**EXERCISE OBJECTIVE**: Copy the source text in the records below word for word, without any changes, and leave out the pictures.

**********

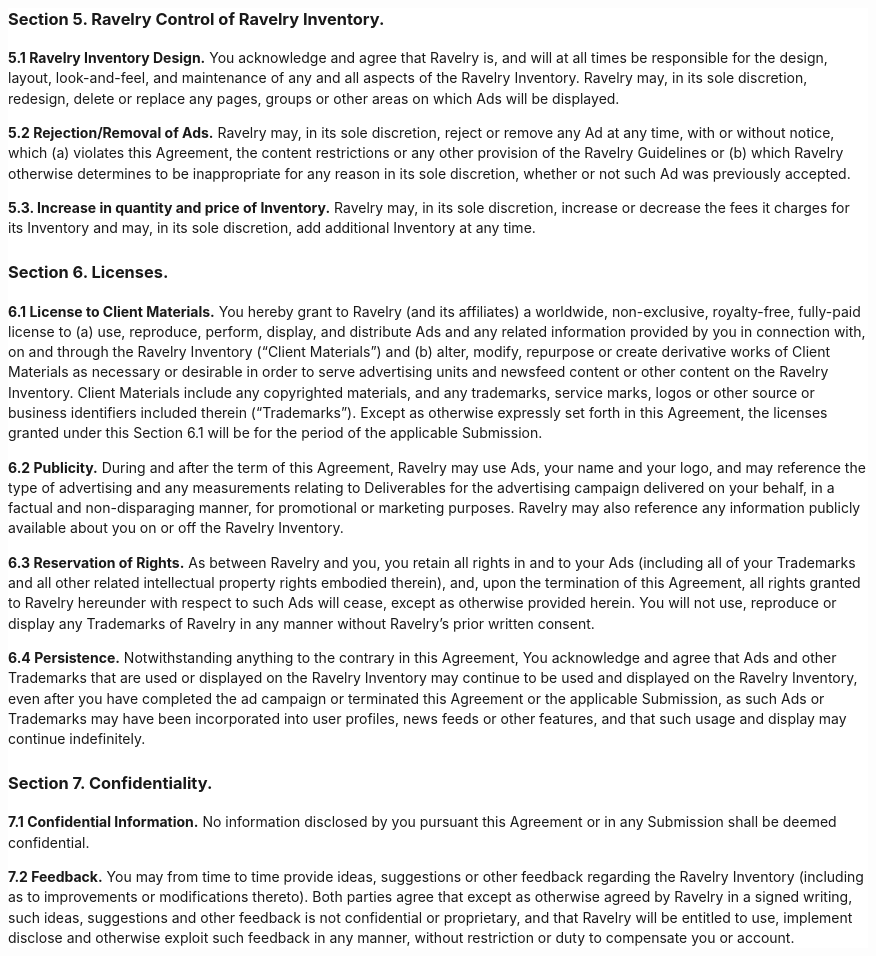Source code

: ### Section 5. Ravelry Control of Ravelry Inventory.

**5.1 Ravelry Inventory Design.** You acknowledge and agree that Ravelry is, and will at all times be responsible for the design, layout, look-and-feel, and maintenance of any and all aspects of the Ravelry Inventory. Ravelry may, in its sole discretion, redesign, delete or replace any pages, groups or other areas on which Ads will be displayed.

**5.2 Rejection/Removal of Ads.** Ravelry may, in its sole discretion, reject or remove any Ad at any time, with or without notice, which (a) violates this Agreement, the content restrictions or any other provision of the Ravelry Guidelines or (b) which Ravelry otherwise determines to be inappropriate for any reason in its sole discretion, whether or not such Ad was previously accepted.

**5.3. Increase in quantity and price of Inventory.** Ravelry may, in its sole discretion, increase or decrease the fees it charges for its Inventory and may, in its sole discretion, add additional Inventory at any time.

### Section 6. Licenses.

**6.1 License to Client Materials.** You hereby grant to Ravelry (and its affiliates) a worldwide, non-exclusive, royalty-free, fully-paid license to (a) use, reproduce, perform, display, and distribute Ads and any related information provided by you in connection with, on and through the Ravelry Inventory (“Client Materials”) and (b) alter, modify, repurpose or create derivative works of Client Materials as necessary or desirable in order to serve advertising units and newsfeed content or other content on the Ravelry Inventory. Client Materials include any copyrighted materials, and any trademarks, service marks, logos or other source or business identifiers included therein (“Trademarks”). Except as otherwise expressly set forth in this Agreement, the licenses granted under this Section 6.1 will be for the period of the applicable Submission.

**6.2 Publicity.** During and after the term of this Agreement, Ravelry may use Ads, your name and your logo, and may reference the type of advertising and any measurements relating to Deliverables for the advertising campaign delivered on your behalf, in a factual and non-disparaging manner, for promotional or marketing purposes. Ravelry may also reference any information publicly available about you on or off the Ravelry Inventory.

**6.3 Reservation of Rights.** As between Ravelry and you, you retain all rights in and to your Ads (including all of your Trademarks and all other related intellectual property rights embodied therein), and, upon the termination of this Agreement, all rights granted to Ravelry hereunder with respect to such Ads will cease, except as otherwise provided herein. You will not use, reproduce or display any Trademarks of Ravelry in any manner without Ravelry’s prior written consent.

**6.4 Persistence.** Notwithstanding anything to the contrary in this Agreement, You acknowledge and agree that Ads and other Trademarks that are used or displayed on the Ravelry Inventory may continue to be used and displayed on the Ravelry Inventory, even after you have completed the ad campaign or terminated this Agreement or the applicable Submission, as such Ads or Trademarks may have been incorporated into user profiles, news feeds or other features, and that such usage and display may continue indefinitely.

### Section 7. Confidentiality.

**7.1 Confidential Information.** No information disclosed by you pursuant this Agreement or in any Submission shall be deemed confidential.

**7.2 Feedback.** You may from time to time provide ideas, suggestions or other feedback regarding the Ravelry Inventory (including as to improvements or modifications thereto). Both parties agree that except as otherwise agreed by Ravelry in a signed writing, such ideas, suggestions and other feedback is not confidential or proprietary, and that Ravelry will be entitled to use, implement disclose and otherwise exploit such feedback in any manner, without restriction or duty to compensate you or account.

**********

**SOLUTION TO THIS EXERCISE**:
Source code

: ### Section 5. Ravelry Control of Ravelry Inventory.

**5.1 Ravelry Inventory Design.** You acknowledge and agree that Ravelry is, and will at all times be responsible for the design, layout, look-and-feel, and maintenance of any and all aspects of the Ravelry Inventory. Ravelry may, in its sole discretion, redesign, delete or replace any pages, groups or other areas on which Ads will be displayed.

**5.2 Rejection/Removal of Ads.** Ravelry may, in its sole discretion, reject or remove any Ad at any time, with or without notice, which (a) violates this Agreement, the content restrictions or any other provision of the Ravelry Guidelines or (b) which Ravelry otherwise determines to be inappropriate for any reason in its sole discretion, whether or not such Ad was previously accepted.

**5.3. Increase in quantity and price of Inventory.** Ravelry may, in its sole discretion, increase or decrease the fees it charges for its Inventory and may, in its sole discretion, add additional Inventory at any time.

### Section 6. Licenses.

**6.1 License to Client Materials.** You hereby grant to Ravelry (and its affiliates) a worldwide, non-exclusive, royalty-free, fully-paid license to (a) use, reproduce, perform, display, and distribute Ads and any related information provided by you in connection with, on and through the Ravelry Inventory (“Client Materials”) and (b) alter, modify, repurpose or create derivative works of Client Materials as necessary or desirable in order to serve advertising units and newsfeed content or other content on the Ravelry Inventory. Client Materials include any copyrighted materials, and any trademarks, service marks, logos or other source or business identifiers included therein (“Trademarks”). Except as otherwise expressly set forth in this Agreement, the licenses granted under this Section 6.1 will be for the period of the applicable Submission.

**6.2 Publicity.** During and after the term of this Agreement, Ravelry may use Ads, your name and your logo, and may reference the type of advertising and any measurements relating to Deliverables for the advertising campaign delivered on your behalf, in a factual and non-disparaging manner, for promotional or marketing purposes. Ravelry may also reference any information publicly available about you on or off the Ravelry Inventory.

**6.3 Reservation of Rights.** As between Ravelry and you, you retain all rights in and to your Ads (including all of your Trademarks and all other related intellectual property rights embodied therein), and, upon the termination of this Agreement, all rights granted to Ravelry hereunder with respect to such Ads will cease, except as otherwise provided herein. You will not use, reproduce or display any Trademarks of Ravelry in any manner without Ravelry’s prior written consent.

**6.4 Persistence.** Notwithstanding anything to the contrary in this Agreement, You acknowledge and agree that Ads and other Trademarks that are used or displayed on the Ravelry Inventory may continue to be used and displayed on the Ravelry Inventory, even after you have completed the ad campaign or terminated this Agreement or the applicable Submission, as such Ads or Trademarks may have been incorporated into user profiles, news feeds or other features, and that such usage and display may continue indefinitely.

### Section 7. Confidentiality.

**7.1 Confidential Information.** No information disclosed by you pursuant this Agreement or in any Submission shall be deemed confidential.

**7.2 Feedback.** You may from time to time provide ideas, suggestions or other feedback regarding the Ravelry Inventory (including as to improvements or modifications thereto). Both parties agree that except as otherwise agreed by Ravelry in a signed writing, such ideas, suggestions and other feedback is not confidential or proprietary, and that Ravelry will be entitled to use, implement disclose and otherwise exploit such feedback in any manner, without restriction or duty to compensate you or account.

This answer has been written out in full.